Canonical BO Algorithm #

  1. define bounded search space \(\mathcal{X}\)
  2. collect initial points (random or Latin hypercube)
  3. fit/update the GP surrogate with current observations
  4. maximize acquisition function to propose \(x_{t+1}\)
  5. evaluate expensive objective at \(x_{t+1}\)
  6. append \((x_{t+1}, y_{t+1})\) and repeat until budget is exhausted
  • practical stop rules:
    • fixed evaluation budget
    • small improvement over last N steps
    • hitting a target metric

Practical Engineering Notes #

  • normalize inputs to similar scales before fitting the surrogate
  • standardize outputs to improve numerical conditioning
  • represent known observation noise in the likelihood
  • use log-scaled domains for parameters spanning multiple orders of magnitude
  • for higher dimensions, combine BO with trust-region methods or structured priors

How Optuna Framework Works #

  • Optuna provides a flexible orchestration layer for hyperparameter optimization, including Bayesian-style samplers and early stopping

  • building blocks:

    • Study: full optimization process and trial history
    • Trial: one objective evaluation with suggested parameters
    • Sampler: chooses parameters (default: TPE; alternatives: random, CMA-ES, NSGA-II)
    • Pruner: stops weak trials early based on intermediate reports
  • internal loop:

    1. user defines an objective function
    2. study.optimize starts repeated trials
    3. sampler proposes parameter values (trial.suggest_*)
    4. objective returns metric (or reports intermediate steps)
    5. pruner optionally interrupts underperforming trials
    6. study updates best params and complete trial database
import optuna

def objective(trial):
    learning_rate = trial.suggest_float("learning_rate", 1e-5, 1e-1, log=True)
    depth = trial.suggest_int("depth", 2, 12)
    dropout = trial.suggest_float("dropout", 0.0, 0.5)

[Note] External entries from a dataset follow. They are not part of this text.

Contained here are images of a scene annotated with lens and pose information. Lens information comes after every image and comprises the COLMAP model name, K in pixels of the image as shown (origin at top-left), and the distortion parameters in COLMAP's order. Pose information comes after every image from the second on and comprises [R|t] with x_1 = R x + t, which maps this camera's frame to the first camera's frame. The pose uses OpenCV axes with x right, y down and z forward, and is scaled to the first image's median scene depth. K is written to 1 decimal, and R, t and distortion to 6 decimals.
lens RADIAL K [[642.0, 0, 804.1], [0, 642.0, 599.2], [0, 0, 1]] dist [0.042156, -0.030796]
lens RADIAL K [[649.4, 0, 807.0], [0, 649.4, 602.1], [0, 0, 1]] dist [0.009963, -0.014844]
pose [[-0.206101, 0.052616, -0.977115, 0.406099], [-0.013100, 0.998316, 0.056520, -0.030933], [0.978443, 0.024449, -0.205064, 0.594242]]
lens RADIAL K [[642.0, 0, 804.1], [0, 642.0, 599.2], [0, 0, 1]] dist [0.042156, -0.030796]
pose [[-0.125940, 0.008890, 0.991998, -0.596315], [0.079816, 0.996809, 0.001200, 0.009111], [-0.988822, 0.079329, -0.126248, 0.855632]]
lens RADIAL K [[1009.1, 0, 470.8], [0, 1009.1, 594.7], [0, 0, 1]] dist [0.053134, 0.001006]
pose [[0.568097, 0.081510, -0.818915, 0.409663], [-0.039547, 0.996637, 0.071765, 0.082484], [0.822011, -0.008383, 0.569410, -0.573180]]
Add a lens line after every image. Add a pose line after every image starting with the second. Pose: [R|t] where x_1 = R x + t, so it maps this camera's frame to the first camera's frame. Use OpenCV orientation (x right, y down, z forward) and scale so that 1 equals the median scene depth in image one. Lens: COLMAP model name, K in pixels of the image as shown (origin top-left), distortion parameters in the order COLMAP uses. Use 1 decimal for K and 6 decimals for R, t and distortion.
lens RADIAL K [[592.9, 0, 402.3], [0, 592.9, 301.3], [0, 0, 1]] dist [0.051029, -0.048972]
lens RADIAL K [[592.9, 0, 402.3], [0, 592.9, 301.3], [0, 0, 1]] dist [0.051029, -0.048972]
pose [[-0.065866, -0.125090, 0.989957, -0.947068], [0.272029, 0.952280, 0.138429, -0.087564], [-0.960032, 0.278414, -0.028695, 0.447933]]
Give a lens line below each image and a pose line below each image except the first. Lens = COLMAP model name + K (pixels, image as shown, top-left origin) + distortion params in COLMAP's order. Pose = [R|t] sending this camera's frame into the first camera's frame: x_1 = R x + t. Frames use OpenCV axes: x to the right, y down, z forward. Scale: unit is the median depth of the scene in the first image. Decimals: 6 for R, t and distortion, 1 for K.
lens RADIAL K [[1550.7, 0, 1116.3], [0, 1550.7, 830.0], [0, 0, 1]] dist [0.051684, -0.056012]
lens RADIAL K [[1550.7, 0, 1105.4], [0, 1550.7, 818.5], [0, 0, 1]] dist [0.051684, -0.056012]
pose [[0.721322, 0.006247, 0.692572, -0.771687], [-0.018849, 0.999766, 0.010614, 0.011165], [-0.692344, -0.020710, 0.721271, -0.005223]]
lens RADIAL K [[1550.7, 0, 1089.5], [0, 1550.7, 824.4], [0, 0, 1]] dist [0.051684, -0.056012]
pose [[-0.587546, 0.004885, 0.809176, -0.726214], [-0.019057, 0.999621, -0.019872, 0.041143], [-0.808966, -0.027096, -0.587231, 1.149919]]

    score = train_and_validate_model(
        learning_rate=learning_rate, depth=depth, dropout=dropout
    )
    return score  # maximize here

study = optuna.create_study(direction="maximize")
study.optimize(objective, n_trials=100)

print(study.best_trial.number)
print(study.best_params)
print(study.best_value)

note

  • Optuna can persist studies in SQLite/PostgreSQL and run distributed workers, making it practical for real training pipelines.